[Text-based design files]
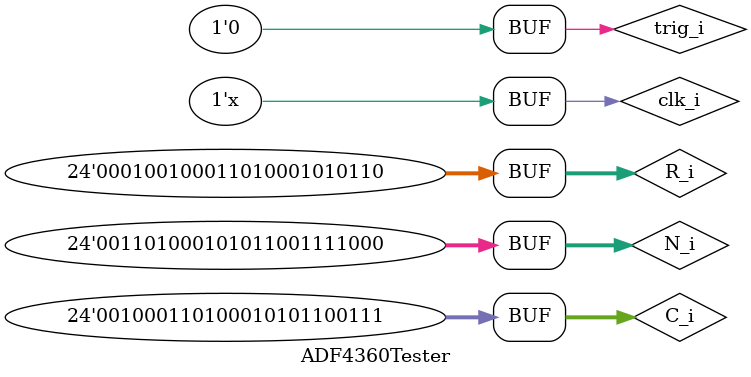
<source format=v>
`timescale 1ns / 1ps


module ADF4360Tester;
	localparam HCLK = 5;
	localparam CLK = 10;

	// Inputs
	reg clk_i;
	reg trig_i;
	reg [23:0] R_i;
	reg [23:0] C_i;
	reg [23:0] N_i;

	// Outputs
	wire ready_o;
	wire sdata_o;
	wire clk_o;
	wire le_o;

	// Instantiate the Unit Under Test (UUT)
	ADF4360 uut (
		.clk_i(clk_i), 
		.trig_i(trig_i), 
		.ready_o(ready_o), 
		.R_i(R_i), 
		.C_i(C_i), 
		.N_i(N_i), 
		.sdata_o(sdata_o), 
		.clk_o(clk_o), 
		.le_o(le_o)
	);

	initial begin
		// Initialize Inputs
		clk_i = 0;
		trig_i = 0;
		R_i = 24'h123456;
		C_i = 24'h234567;
		N_i = 24'h345678;

		// Wait 100 ns for global reset to finish
		#100;
        
		// Add stimulus here
		trig_i = 1;
		#CLK;
		trig_i = 0;

	end
	
	always # HCLK clk_i = ~clk_i;
      
endmodule


</source>
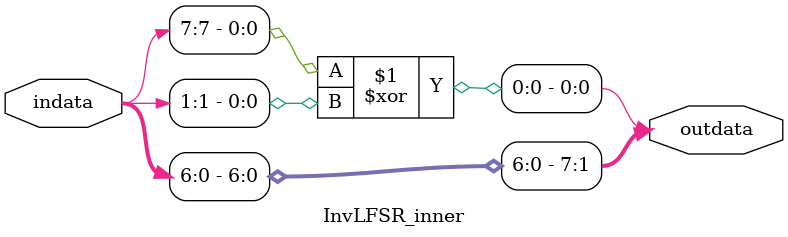
<source format=v>
module LFSR
    (
        input wire [127:0] indata,
        output wire [127:0] outdata
    );
    localparam n = 128;
	localparam m=n>>4;
    localparam [15:0] indices = 
        1'b1 << 0 | 1'b1 << 1 | 1'b1 << 3 | 1'b1 << 4 | 1'b1 << 8 | 1'b1 << 11 | 1'b1 << 13;
    wire [n-1:0] inIS;
    assign inIS = {indata[0*m+:m], indata[1*m+:m], indata[2*m+:m], indata[3*m+:m],
                    indata[4*m+:m], indata[5*m+:m], indata[6*m+:m], indata[7*m+:m],
                    indata[8*m+:m], indata[9*m+:m], indata[10*m+:m], indata[11*m+:m],
                    indata[12*m+:m], indata[13*m+:m], indata[14*m+:m], indata[15*m+:m]
    };
    wire [n-1:0] outIS;

    assign outdata = {outIS[0*m+:m], outIS[1*m+:m], outIS[2*m+:m], outIS[3*m+:m],
                     outIS[4*m+:m], outIS[5*m+:m], outIS[6*m+:m], outIS[7*m+:m],
                     outIS[8*m+:m], outIS[9*m+:m], outIS[10*m+:m], outIS[11*m+:m],
                     outIS[12*m+:m], outIS[13*m+:m], outIS[14*m+:m], outIS[15*m+:m]
                    };
    genvar i;
    generate
        for(i=0; i<16; i=i+1)begin: genlfsr
            if(indices[i] == 1'b1) begin: lfsrb1
                LFSR_inner inner(inIS[i*m+:m], outIS[i*m+:m]);
            end
            else begin: lfsrb2
                assign outIS[i*m+:m] = inIS[i*m+:m];
            end
        end
    endgenerate
endmodule

module InvLFSR
    (
        input wire [127:0] indata,
        output wire [127:0] outdata
    );
    localparam n = 128;
	localparam m=n>>4;
    localparam [15:0] indices = 
        1'b1 << 0 | 1'b1 << 1 | 1'b1 << 3 | 1'b1 << 4 | 1'b1 << 8 | 1'b1 << 11 | 1'b1 << 13;
    wire [n-1:0] inIS;
    assign inIS = {indata[0*m+:m], indata[1*m+:m], indata[2*m+:m], indata[3*m+:m],
                    indata[4*m+:m], indata[5*m+:m], indata[6*m+:m], indata[7*m+:m],
                    indata[8*m+:m], indata[9*m+:m], indata[10*m+:m], indata[11*m+:m],
                    indata[12*m+:m], indata[13*m+:m], indata[14*m+:m], indata[15*m+:m]
    };
    wire [n-1:0] outIS;

    assign outdata = {outIS[0*m+:m], outIS[1*m+:m], outIS[2*m+:m], outIS[3*m+:m],
                     outIS[4*m+:m], outIS[5*m+:m], outIS[6*m+:m], outIS[7*m+:m],
                     outIS[8*m+:m], outIS[9*m+:m], outIS[10*m+:m], outIS[11*m+:m],
                     outIS[12*m+:m], outIS[13*m+:m], outIS[14*m+:m], outIS[15*m+:m]
                    };
    genvar i;
    generate
        for(i=0; i<16; i=i+1)begin: genlfsr
            if(indices[i] == 1'b1) begin: lfsrb1
                InvLFSR_inner invinner(inIS[i*m+:m], outIS[i*m+:m]);
            end
            else begin: lfsrb2
                assign outIS[i*m+:m] = inIS[i*m+:m];
            end
        end
    endgenerate
endmodule


module LFSR_inner
    (
        input wire [7:0] indata,
        output wire [7:0] outdata
    );
    assign outdata = {indata[0]^indata[2], indata[7:1]};
endmodule

module InvLFSR_inner
    (
        input wire [7:0] indata,
        output wire [7:0] outdata
    );
    assign outdata = {indata[6:0], indata[7]^indata[1]};

endmodule


</source>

**Try it**:
Each entry is to be returned as it stands, and each picture is to be left out.

**Solution**:
<source format=v>
`timescale 1ns / 1ps


module ADF4360Tester;
	localparam HCLK = 5;
	localparam CLK = 10;

	// Inputs
	reg clk_i;
	reg trig_i;
	reg [23:0] R_i;
	reg [23:0] C_i;
	reg [23:0] N_i;

	// Outputs
	wire ready_o;
	wire sdata_o;
	wire clk_o;
	wire le_o;

	// Instantiate the Unit Under Test (UUT)
	ADF4360 uut (
		.clk_i(clk_i), 
		.trig_i(trig_i), 
		.ready_o(ready_o), 
		.R_i(R_i), 
		.C_i(C_i), 
		.N_i(N_i), 
		.sdata_o(sdata_o), 
		.clk_o(clk_o), 
		.le_o(le_o)
	);

	initial begin
		// Initialize Inputs
		clk_i = 0;
		trig_i = 0;
		R_i = 24'h123456;
		C_i = 24'h234567;
		N_i = 24'h345678;

		// Wait 100 ns for global reset to finish
		#100;
        
		// Add stimulus here
		trig_i = 1;
		#CLK;
		trig_i = 0;

	end
	
	always # HCLK clk_i = ~clk_i;
      
endmodule


</source>
<source format=v>
module LFSR
    (
        input wire [127:0] indata,
        output wire [127:0] outdata
    );
    localparam n = 128;
	localparam m=n>>4;
    localparam [15:0] indices = 
        1'b1 << 0 | 1'b1 << 1 | 1'b1 << 3 | 1'b1 << 4 | 1'b1 << 8 | 1'b1 << 11 | 1'b1 << 13;
    wire [n-1:0] inIS;
    assign inIS = {indata[0*m+:m], indata[1*m+:m], indata[2*m+:m], indata[3*m+:m],
                    indata[4*m+:m], indata[5*m+:m], indata[6*m+:m], indata[7*m+:m],
                    indata[8*m+:m], indata[9*m+:m], indata[10*m+:m], indata[11*m+:m],
                    indata[12*m+:m], indata[13*m+:m], indata[14*m+:m], indata[15*m+:m]
    };
    wire [n-1:0] outIS;

    assign outdata = {outIS[0*m+:m], outIS[1*m+:m], outIS[2*m+:m], outIS[3*m+:m],
                     outIS[4*m+:m], outIS[5*m+:m], outIS[6*m+:m], outIS[7*m+:m],
                     outIS[8*m+:m], outIS[9*m+:m], outIS[10*m+:m], outIS[11*m+:m],
                     outIS[12*m+:m], outIS[13*m+:m], outIS[14*m+:m], outIS[15*m+:m]
                    };
    genvar i;
    generate
        for(i=0; i<16; i=i+1)begin: genlfsr
            if(indices[i] == 1'b1) begin: lfsrb1
                LFSR_inner inner(inIS[i*m+:m], outIS[i*m+:m]);
            end
            else begin: lfsrb2
                assign outIS[i*m+:m] = inIS[i*m+:m];
            end
        end
    endgenerate
endmodule

module InvLFSR
    (
        input wire [127:0] indata,
        output wire [127:0] outdata
    );
    localparam n = 128;
	localparam m=n>>4;
    localparam [15:0] indices = 
        1'b1 << 0 | 1'b1 << 1 | 1'b1 << 3 | 1'b1 << 4 | 1'b1 << 8 | 1'b1 << 11 | 1'b1 << 13;
    wire [n-1:0] inIS;
    assign inIS = {indata[0*m+:m], indata[1*m+:m], indata[2*m+:m], indata[3*m+:m],
                    indata[4*m+:m], indata[5*m+:m], indata[6*m+:m], indata[7*m+:m],
                    indata[8*m+:m], indata[9*m+:m], indata[10*m+:m], indata[11*m+:m],
                    indata[12*m+:m], indata[13*m+:m], indata[14*m+:m], indata[15*m+:m]
    };
    wire [n-1:0] outIS;

    assign outdata = {outIS[0*m+:m], outIS[1*m+:m], outIS[2*m+:m], outIS[3*m+:m],
                     outIS[4*m+:m], outIS[5*m+:m], outIS[6*m+:m], outIS[7*m+:m],
                     outIS[8*m+:m], outIS[9*m+:m], outIS[10*m+:m], outIS[11*m+:m],
                     outIS[12*m+:m], outIS[13*m+:m], outIS[14*m+:m], outIS[15*m+:m]
                    };
    genvar i;
    generate
        for(i=0; i<16; i=i+1)begin: genlfsr
            if(indices[i] == 1'b1) begin: lfsrb1
                InvLFSR_inner invinner(inIS[i*m+:m], outIS[i*m+:m]);
            end
            else begin: lfsrb2
                assign outIS[i*m+:m] = inIS[i*m+:m];
            end
        end
    endgenerate
endmodule


module LFSR_inner
    (
        input wire [7:0] indata,
        output wire [7:0] outdata
    );
    assign outdata = {indata[0]^indata[2], indata[7:1]};
endmodule

module InvLFSR_inner
    (
        input wire [7:0] indata,
        output wire [7:0] outdata
    );
    assign outdata = {indata[6:0], indata[7]^indata[1]};

endmodule


</source>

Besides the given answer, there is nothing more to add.